Upping our data defenses, ahead of holiday travel season

It’s officially November, which means that the annual frenzy of holiday travel is on the horizon. Booking flights, renting cars, and making hotel accommodations are all activities that process vast amounts of data.

Unfortunately, airline data breaches are becoming an all too regular occurrence, and a succession of airlines have fallen victim over the past few months. On the heels of last month’s British Airways hack, Cathay Pacific experienced a similar breach on October 24 which exposed the personal data of up to 9.4 million passengers–names, dates of birth, phone numbers, email addresses, and passport numbers were all leaked.

In the wake of the recent Cathay Pacific breach, consumer advocates, experts, and consumers have been calling for stricter regulation for companies on how they report data breaches. In today’s blog entry, we’re sharing a few best practices for keeping your personal data safe this holiday season and all year round. And although 100% security is never guaranteed, you can take the necessary steps to be proactive, educated, and informed.

Under GDPR, always-on encryption is a good first step
Let’s start with encryption. The GDPR’s broad aim is to protect personal data, including any personally identifiable information–or PII data–like name, location, identification numbers, IP addresses, cookie data, and RFID tags. But simple encryption at rest and in transit isn’t enough, and companies evaluating this set of requirements in isolation will run into trouble down the road.

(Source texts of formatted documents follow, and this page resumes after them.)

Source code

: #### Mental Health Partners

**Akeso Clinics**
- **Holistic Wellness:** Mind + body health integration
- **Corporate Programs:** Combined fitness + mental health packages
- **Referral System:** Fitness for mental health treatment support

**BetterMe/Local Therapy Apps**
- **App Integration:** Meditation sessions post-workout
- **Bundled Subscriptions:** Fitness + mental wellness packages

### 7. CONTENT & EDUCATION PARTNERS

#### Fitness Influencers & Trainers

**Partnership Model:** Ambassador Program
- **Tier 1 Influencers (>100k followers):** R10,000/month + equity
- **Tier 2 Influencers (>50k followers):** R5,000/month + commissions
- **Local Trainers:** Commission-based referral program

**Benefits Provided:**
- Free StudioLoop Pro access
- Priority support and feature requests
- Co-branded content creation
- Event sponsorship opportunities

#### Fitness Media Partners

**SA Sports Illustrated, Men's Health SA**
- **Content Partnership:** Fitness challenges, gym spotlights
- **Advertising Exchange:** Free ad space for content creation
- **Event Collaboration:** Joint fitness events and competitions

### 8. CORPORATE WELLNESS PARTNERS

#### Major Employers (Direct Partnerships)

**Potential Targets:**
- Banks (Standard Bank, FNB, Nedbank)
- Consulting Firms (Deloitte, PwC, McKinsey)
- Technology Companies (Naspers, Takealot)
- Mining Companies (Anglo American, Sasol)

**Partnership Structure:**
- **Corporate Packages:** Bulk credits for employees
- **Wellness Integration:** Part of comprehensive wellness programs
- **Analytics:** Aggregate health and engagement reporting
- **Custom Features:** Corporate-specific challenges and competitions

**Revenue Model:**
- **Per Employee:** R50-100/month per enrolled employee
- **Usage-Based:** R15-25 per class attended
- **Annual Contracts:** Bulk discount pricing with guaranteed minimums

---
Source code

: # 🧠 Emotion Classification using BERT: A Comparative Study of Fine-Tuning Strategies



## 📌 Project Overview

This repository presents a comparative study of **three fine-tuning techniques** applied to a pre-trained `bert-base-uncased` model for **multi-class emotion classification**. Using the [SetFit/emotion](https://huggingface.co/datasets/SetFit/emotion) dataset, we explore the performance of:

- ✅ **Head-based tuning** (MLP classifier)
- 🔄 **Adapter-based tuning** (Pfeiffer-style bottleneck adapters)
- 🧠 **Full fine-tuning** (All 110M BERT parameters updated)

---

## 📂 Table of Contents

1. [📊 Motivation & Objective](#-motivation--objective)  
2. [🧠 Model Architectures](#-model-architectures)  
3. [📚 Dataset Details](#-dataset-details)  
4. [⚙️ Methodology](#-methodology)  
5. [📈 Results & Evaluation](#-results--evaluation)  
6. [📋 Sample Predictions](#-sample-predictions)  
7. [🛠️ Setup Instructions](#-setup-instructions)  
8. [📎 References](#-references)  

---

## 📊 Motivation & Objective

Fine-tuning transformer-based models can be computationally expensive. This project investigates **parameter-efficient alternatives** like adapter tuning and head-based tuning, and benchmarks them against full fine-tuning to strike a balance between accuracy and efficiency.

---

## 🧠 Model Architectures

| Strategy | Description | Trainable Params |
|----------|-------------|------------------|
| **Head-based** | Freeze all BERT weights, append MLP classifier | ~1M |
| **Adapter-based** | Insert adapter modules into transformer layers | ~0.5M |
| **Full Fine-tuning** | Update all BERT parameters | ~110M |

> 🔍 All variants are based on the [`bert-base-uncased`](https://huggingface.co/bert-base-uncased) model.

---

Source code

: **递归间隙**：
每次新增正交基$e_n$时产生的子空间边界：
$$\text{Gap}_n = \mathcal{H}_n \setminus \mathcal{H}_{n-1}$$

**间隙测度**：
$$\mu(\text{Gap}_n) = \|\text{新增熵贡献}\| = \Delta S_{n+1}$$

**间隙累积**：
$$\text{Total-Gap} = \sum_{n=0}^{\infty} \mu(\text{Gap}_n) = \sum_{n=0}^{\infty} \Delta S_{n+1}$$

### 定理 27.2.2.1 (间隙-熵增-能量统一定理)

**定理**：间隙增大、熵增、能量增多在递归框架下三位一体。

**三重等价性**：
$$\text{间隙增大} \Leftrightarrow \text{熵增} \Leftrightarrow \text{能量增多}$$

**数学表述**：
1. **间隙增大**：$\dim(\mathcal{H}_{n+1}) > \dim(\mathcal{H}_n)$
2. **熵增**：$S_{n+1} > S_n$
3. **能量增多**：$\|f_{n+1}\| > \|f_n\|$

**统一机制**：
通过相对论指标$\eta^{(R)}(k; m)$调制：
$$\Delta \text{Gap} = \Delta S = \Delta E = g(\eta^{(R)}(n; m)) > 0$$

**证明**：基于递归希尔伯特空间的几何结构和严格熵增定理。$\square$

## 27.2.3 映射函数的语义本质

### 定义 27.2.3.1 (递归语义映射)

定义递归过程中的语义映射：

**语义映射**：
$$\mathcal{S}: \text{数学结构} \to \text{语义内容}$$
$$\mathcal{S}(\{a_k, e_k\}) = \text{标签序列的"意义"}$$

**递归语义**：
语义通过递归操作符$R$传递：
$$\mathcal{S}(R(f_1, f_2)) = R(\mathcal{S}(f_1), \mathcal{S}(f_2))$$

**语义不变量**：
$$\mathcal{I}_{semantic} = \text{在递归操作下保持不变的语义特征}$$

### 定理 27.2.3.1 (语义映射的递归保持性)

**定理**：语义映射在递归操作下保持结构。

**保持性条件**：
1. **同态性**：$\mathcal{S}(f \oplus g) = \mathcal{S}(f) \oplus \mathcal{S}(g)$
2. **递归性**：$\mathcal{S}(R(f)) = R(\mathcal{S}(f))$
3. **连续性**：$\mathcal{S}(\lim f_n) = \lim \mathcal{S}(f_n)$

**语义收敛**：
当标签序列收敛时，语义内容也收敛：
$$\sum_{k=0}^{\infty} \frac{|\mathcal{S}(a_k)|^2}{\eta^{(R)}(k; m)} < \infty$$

This is why taking a data-centric approach to encryption and anonymization is critical – when GDPR-sized fines are looming, it’s not enough to deploy device or full-disk encryption. To limit the damage and scope of a breach notification, individual records should be protected uniquely, preventing a single attacker or identity getting access to the entire dataset.

Keeping data safe online: a cue from Air France-KLM
According to a recent Information Age article, Air France-KLM manages 16 million exchanges on Facebook and three million on Twitter a year. The data processed by Air France-KLM enables the airline to create more personalized emails for its customers, building trust and allowing the airline to offer value-added services. Ahead of most airlines today, Air-France KLM is committed to adhering to the regulations concerning the privacy and data security of the users of their websites. Therefore; all data collected through the Air France-KLM website is processed in accordance with the terms laid out in the GDPR.

For most companies today, we can assume they are still in the process of assessing their security infrastructures to find gaps in their GDPR compliance. The good news is they can start by looking into a more data-centric approach to security.

Protecting personal data, before it’s hacked
At Vera, we believe that when it comes to building a successful security strategy, the best defense is a proactive one. It’s simply not acceptable for an organization, of any size, to not protect its data–no matter where it resides. To protect customer and personal data, businesses must have complete visibility and control over exactly where their data resides, and take the necessary measures to encrypt what’s most important– that’s where very really shines.

Data-centric security helps mitigate these risks by providing tools that encrypt data, provide dynamic access controls, and automatically provide audit logs to ensure only privileged individuals have access to that data at all times. Here at Vera, we’re confident that travel sites and airlines will only get more sophisticated in their data and information security practices in years to come.

Bottom line: breaches are no fun for anyone. Companies take major hits in their pocketbooks, reputation, and brand as a whole. Users lose confidence and tend to move their information and business elsewhere. By protecting data in more intelligent ways, the holiday season will bring more joy and fewer compromises online.